> [The problem]
An unchanged copy of all the lines below is expected, and it should contain no pictures.

> [Task input]
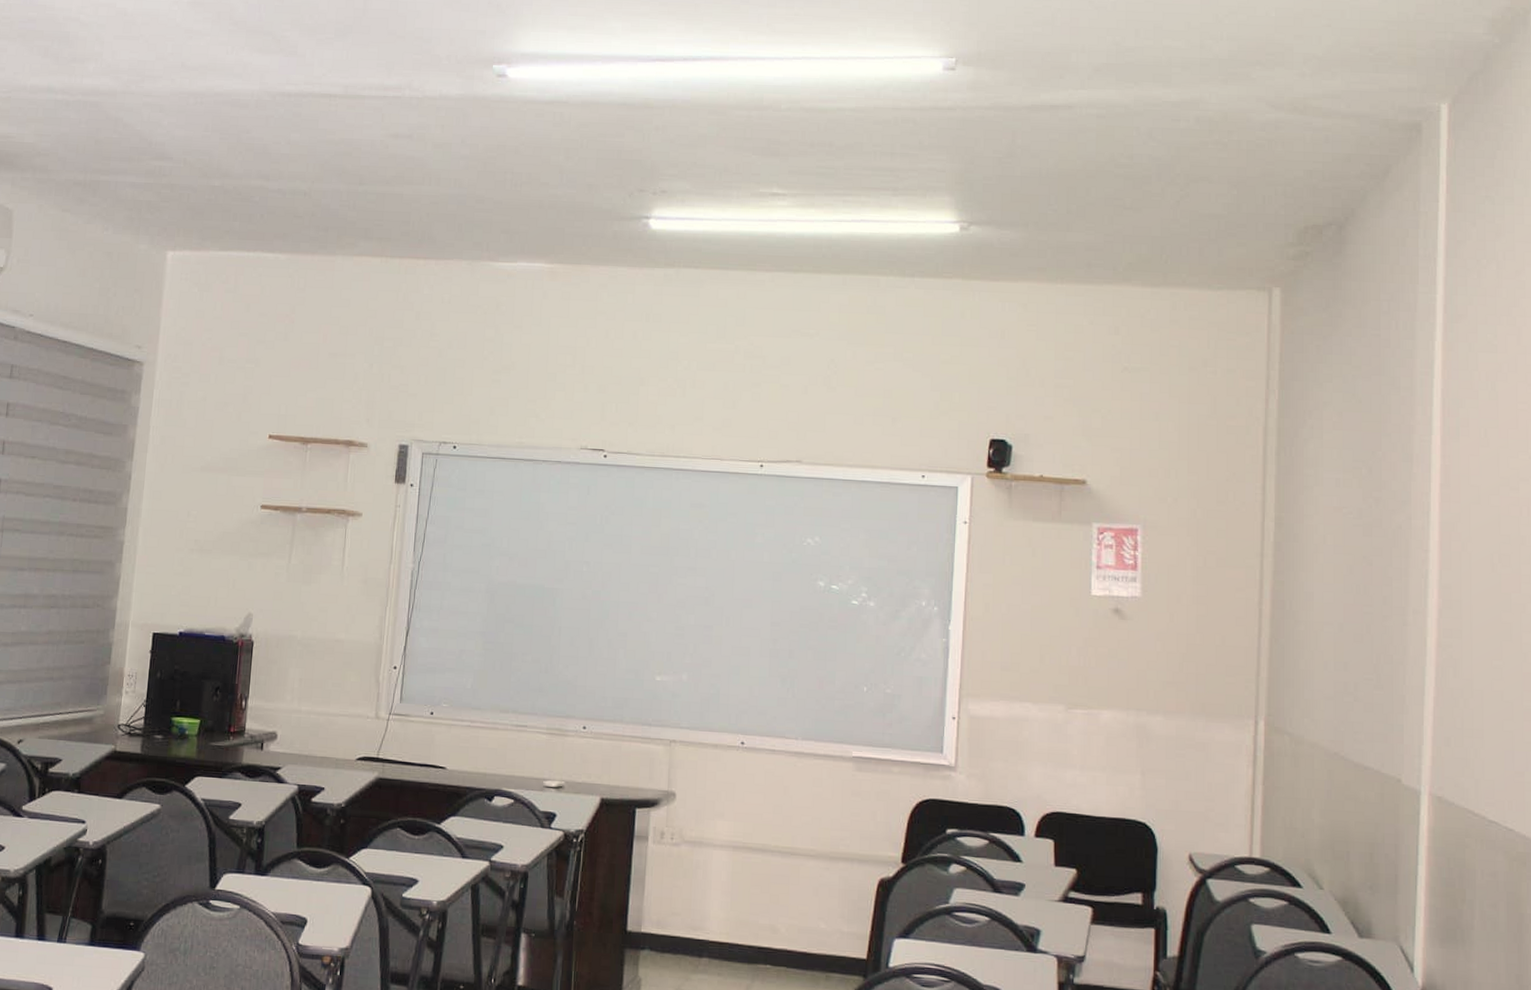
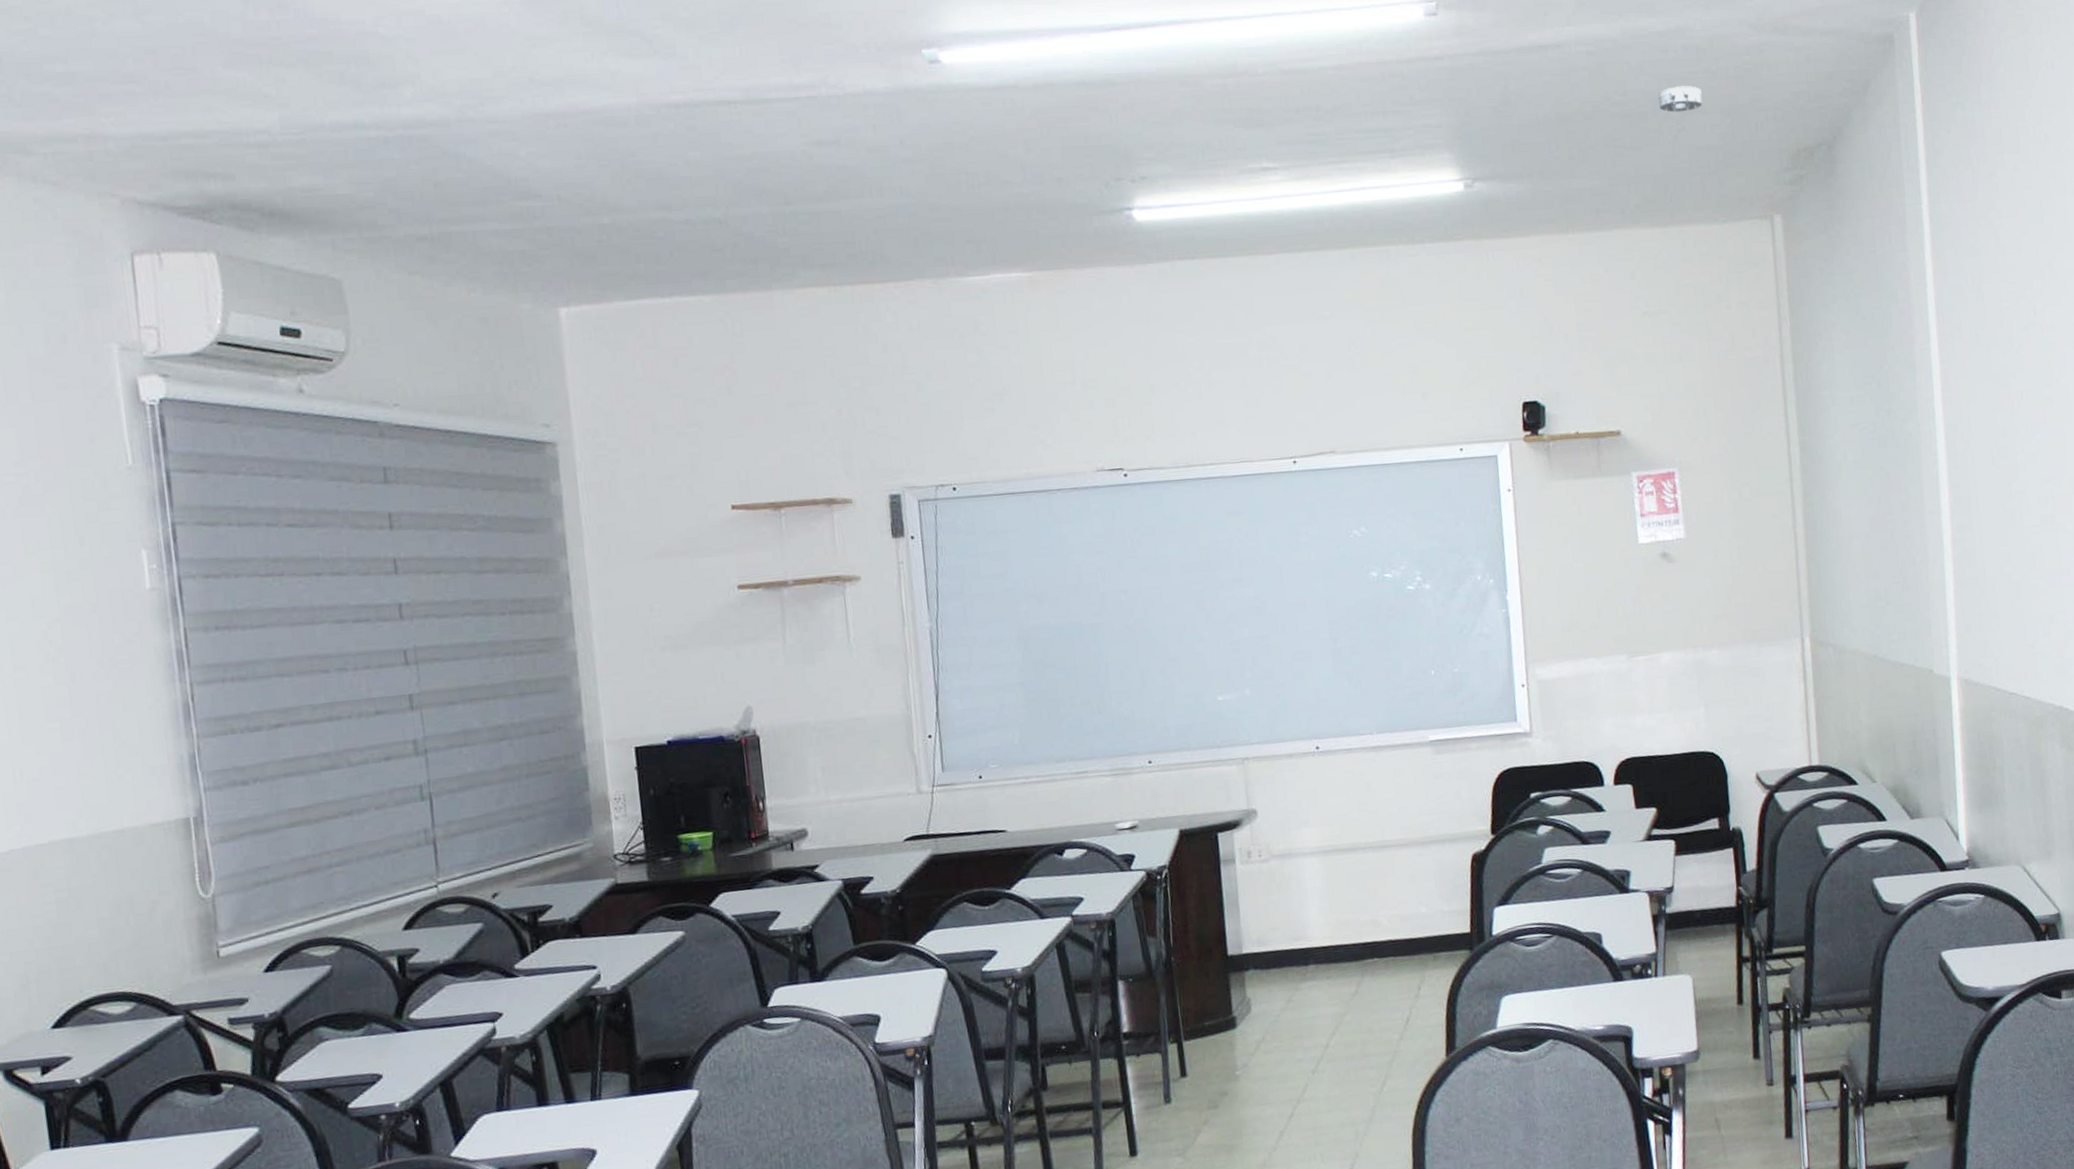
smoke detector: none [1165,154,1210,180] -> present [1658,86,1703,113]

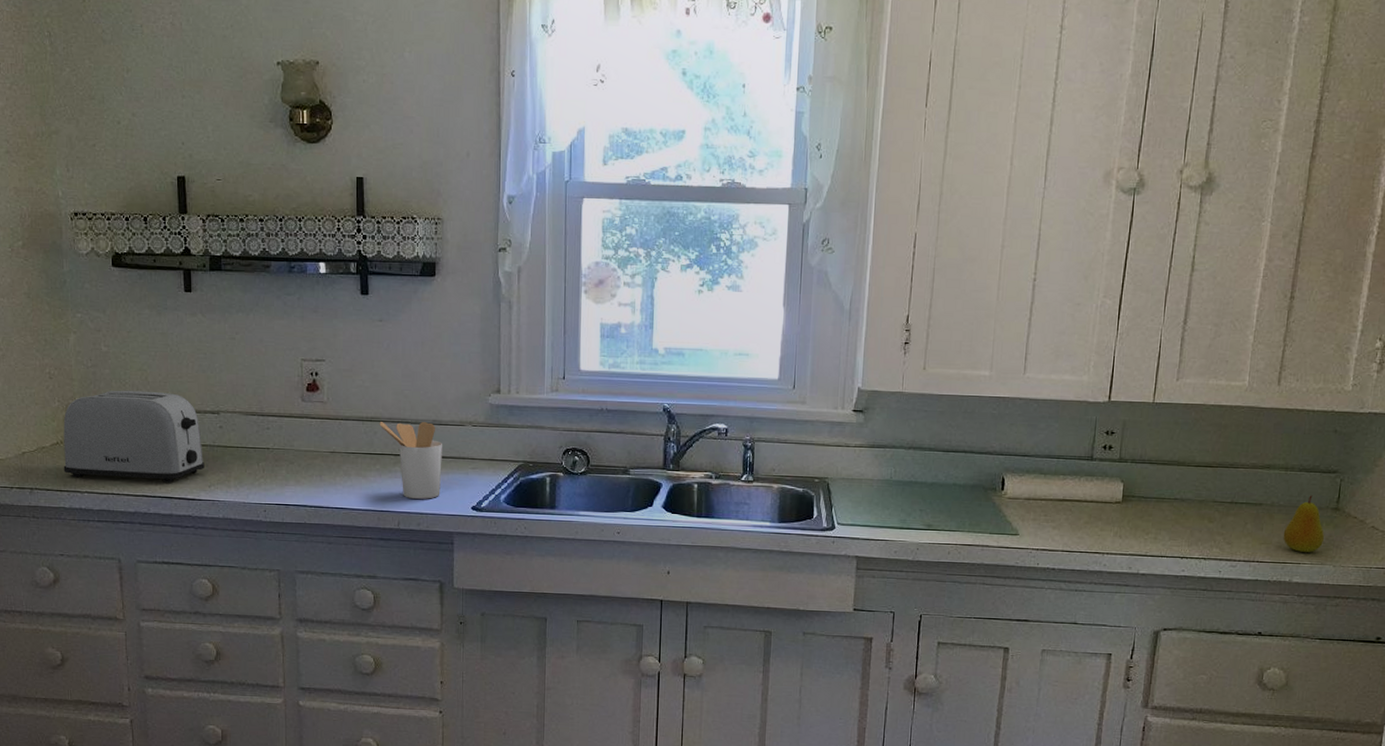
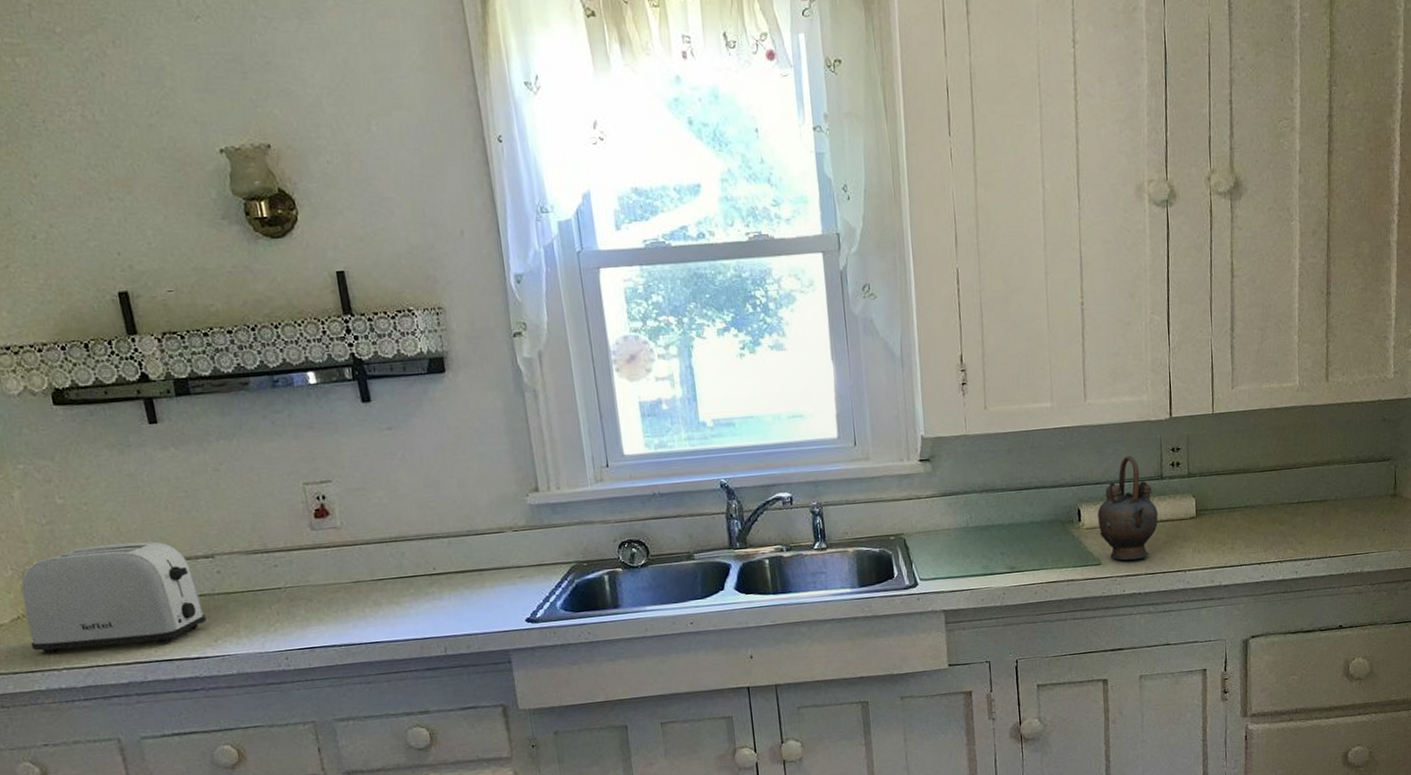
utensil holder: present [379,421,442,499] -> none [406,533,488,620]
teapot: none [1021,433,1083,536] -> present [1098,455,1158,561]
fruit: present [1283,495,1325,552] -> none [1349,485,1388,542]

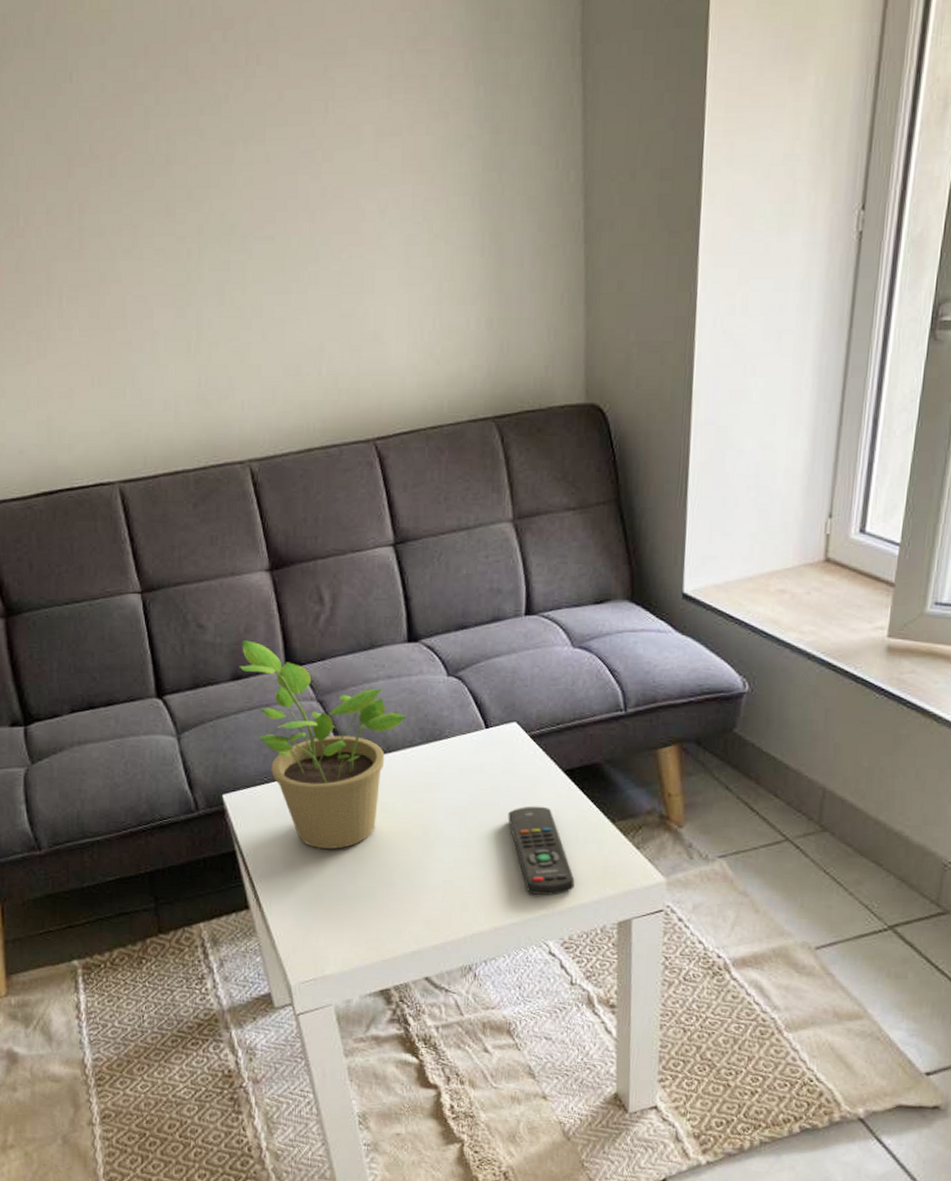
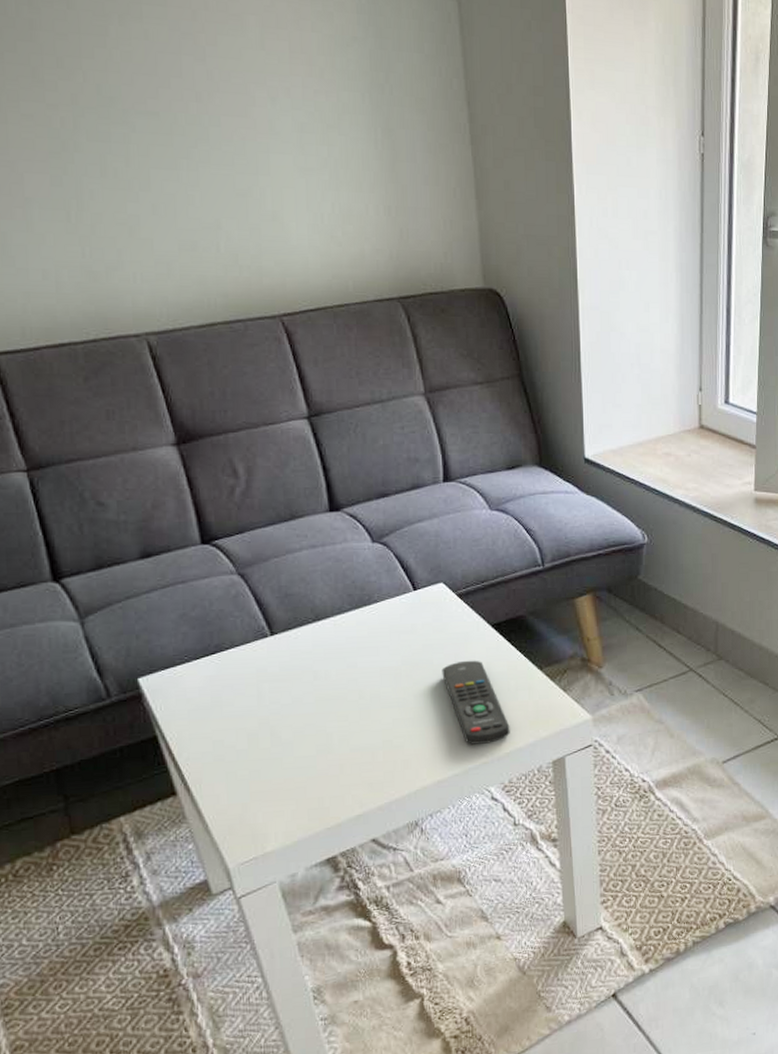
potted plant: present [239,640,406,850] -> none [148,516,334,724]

> [Task answer]
smoke detector: none [1165,154,1210,180] -> present [1658,86,1703,113]

utensil holder: present [379,421,442,499] -> none [406,533,488,620]
teapot: none [1021,433,1083,536] -> present [1098,455,1158,561]
fruit: present [1283,495,1325,552] -> none [1349,485,1388,542]

potted plant: present [239,640,406,850] -> none [148,516,334,724]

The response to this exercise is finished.